> **Text under study**:
• • • •

Is Trump a saviour for Middle Eastern Christians?

Or is he a false prophet?

Displaced people from minority Yazidi sect, who fled violence in Iraqi province of Nineveh Plain in northern Iraq take shelter at Margurgis Church in Dohuk
The focus in any discussion of Middle Eastern Christians should be on eradicating ISIS and the threat it poses to non-Muslims and Muslims, writes Shebaya [Youssef Boudlal/Reuters]

When it started raining during President Donald Trump’s inauguration ceremony, Reverend Franklin Graham interpreted it as a sign of God’s blessing. A few hours earlier, Trump had heard from Pastor Robert Jeffress that “it is God who removes and establishes leaders”.

Trump is not an obvious candidate to represent the Jesus-like, enemy-loving, turn-the-other-cheek, self-sacrificial servant-leader of the Christian gospels. But he has made it clear that he understands his role as a defender and protector of Christianity: from statements such as “we are going to say Merry Christmas again!” to his pledge that “We will respect and defend Christian Americans. Christian Americans.”

His rhetoric tailors to a persecution complex prevalent in some evangelical and other conservative circles. “We are going to protect Christianity,” Trump asserts, “Christianity, it’s under siege.” As one commentator put it, “There is a sickness in American Christianity, and Trump is feeding on it.”

It is precisely such statements that have made Trump the darling of some Middle Eastern Christians in the midst of what they perceive to be a systematic onslaught on the Christian presence in the region.

According to Najwa Najib, (a London-born, Chicago-based Lebanese-Assyrian Christian), Trump is good for, and has the support of, Middle Eastern Christians because “‘Protects Christians’ is the main, though rudimentary, deciding factor there, given how few options we have and how great the risk to our continued presence in the Middle East is.”

In a piece she wrote that was cross-published by Richard Spencer on Jihad Watch, Najib claims that “American presidential candidates aren’t good for Middle Eastern Christians. That is, they weren’t, before Trump … Middle Eastern Christians have a voice now. We fit.”

• • • •

> **Supplied material**:

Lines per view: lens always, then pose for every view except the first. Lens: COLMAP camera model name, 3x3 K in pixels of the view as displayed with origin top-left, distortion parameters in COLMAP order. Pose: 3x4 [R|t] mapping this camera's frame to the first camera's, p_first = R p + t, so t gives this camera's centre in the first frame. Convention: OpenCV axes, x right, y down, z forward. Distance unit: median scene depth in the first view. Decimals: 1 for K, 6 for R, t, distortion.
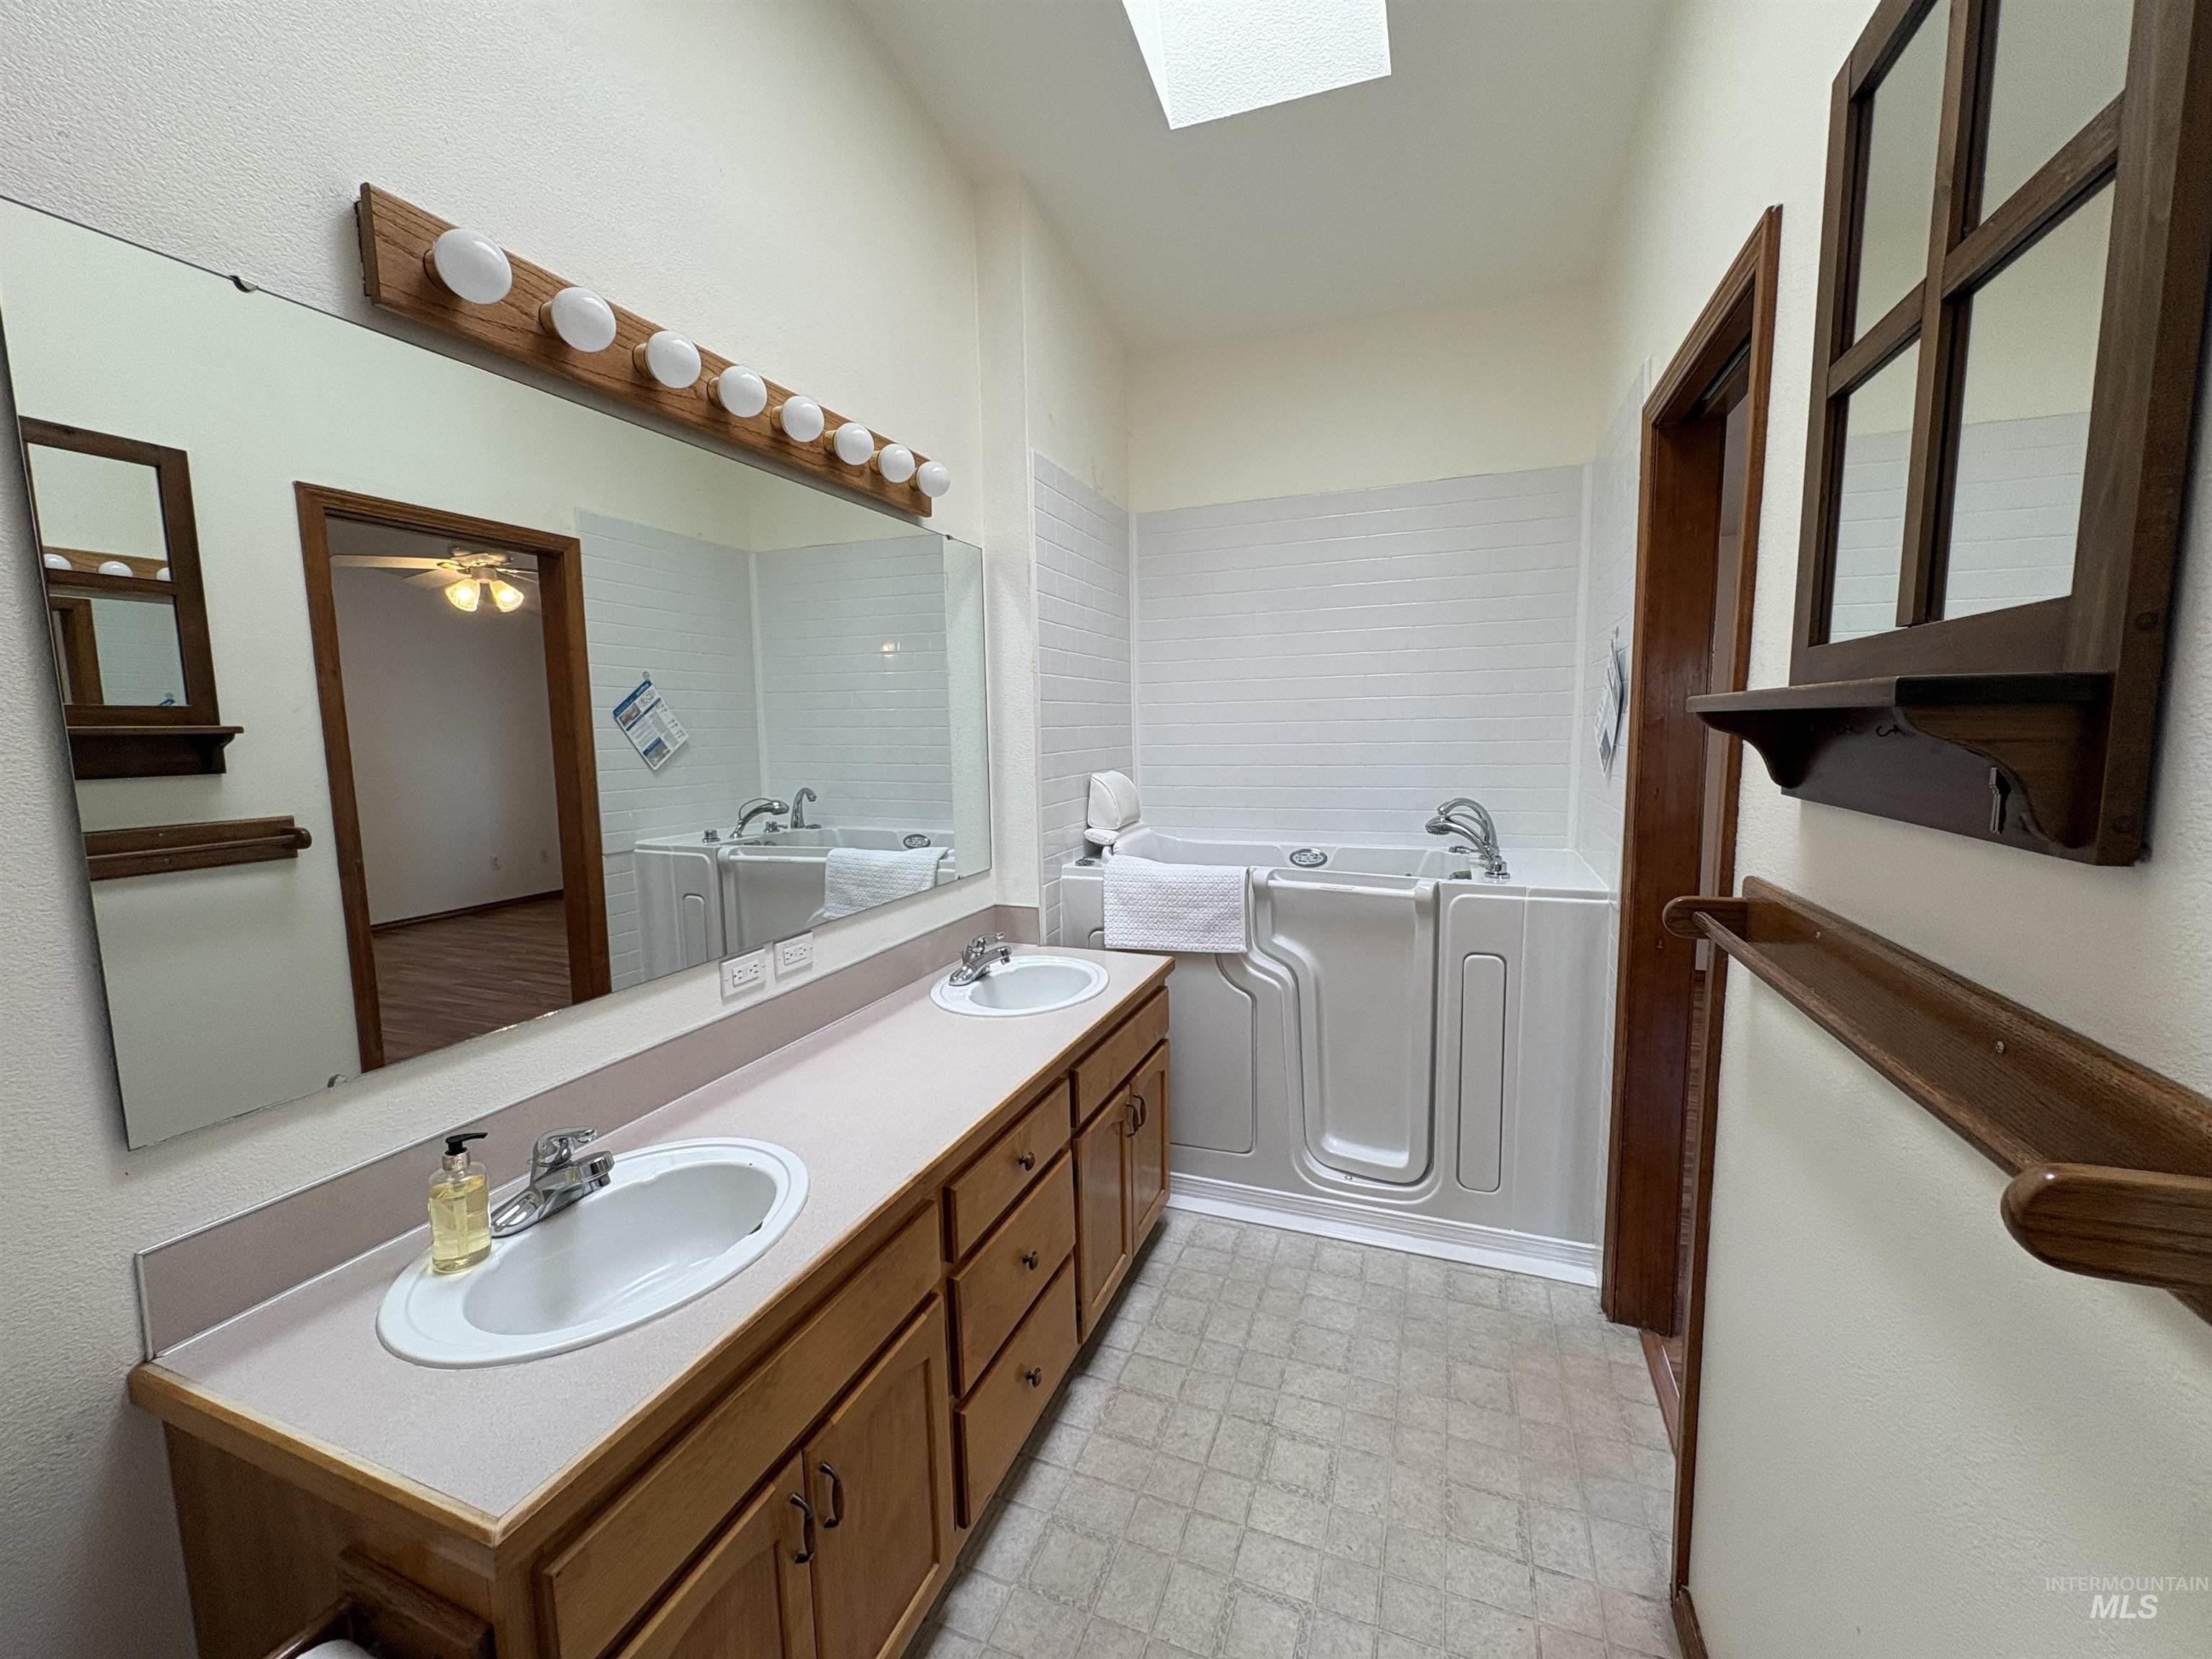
lens RADIAL K [[903.1, 0, 1106.0], [0, 903.1, 829.5], [0, 0, 1]] dist [0.001314, 0.000191]
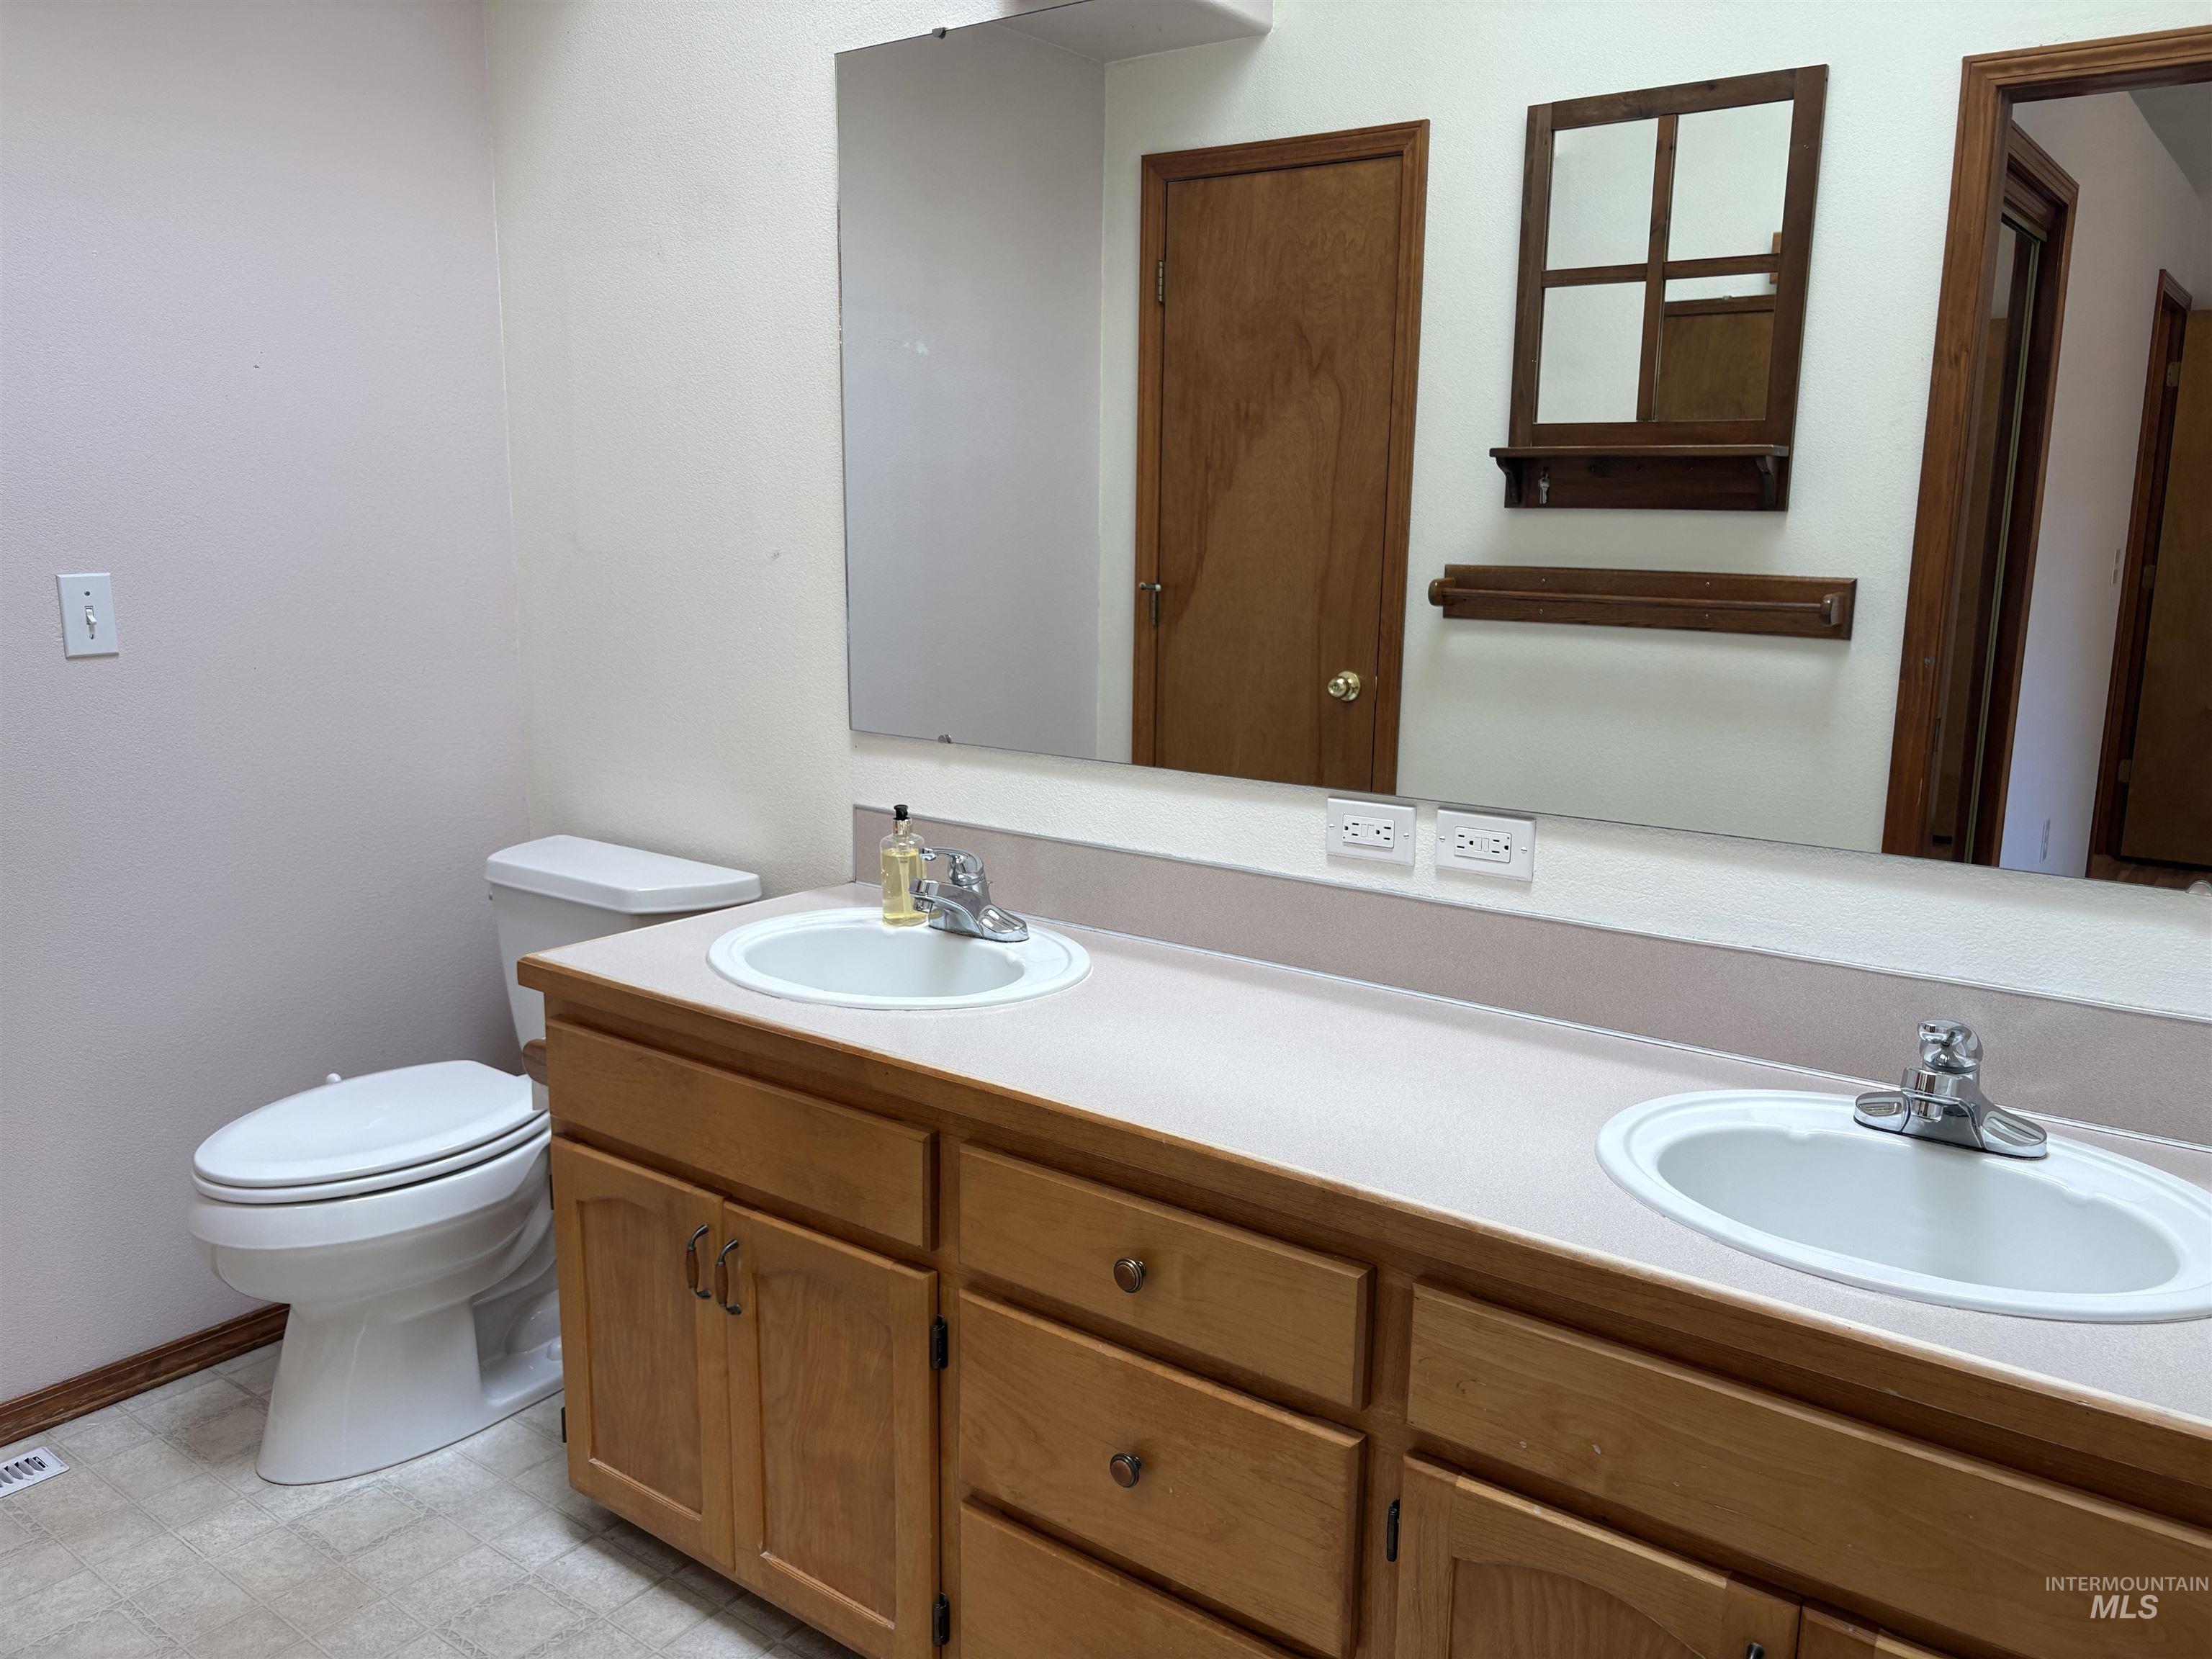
lens RADIAL K [[1650.7, 0, 1124.6], [0, 1650.7, 833.2], [0, 0, 1]] dist [0.093267, -0.118500]
pose [[-0.270269, 0.192698, -0.943304, 0.566582], [-0.122376, 0.964944, 0.232181, -0.062752], [0.954976, 0.178189, -0.237212, 0.912532]]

• • • •

> **What the task asks**:
Please set down, word for word, the passage from the piece on Trump and Middle Eastern Christians, starting at "His rhetoric tailors" and ending at "in the region.".

> **Output for this exercise**:
His rhetoric tailors to a persecution complex prevalent in some evangelical and other conservative circles. “We are going to protect Christianity,” Trump asserts, “Christianity, it’s under siege.” As one commentator put it, “There is a sickness in American Christianity, and Trump is feeding on it.”

It is precisely such statements that have made Trump the darling of some Middle Eastern Christians in the midst of what they perceive to be a systematic onslaught on the Christian presence in the region.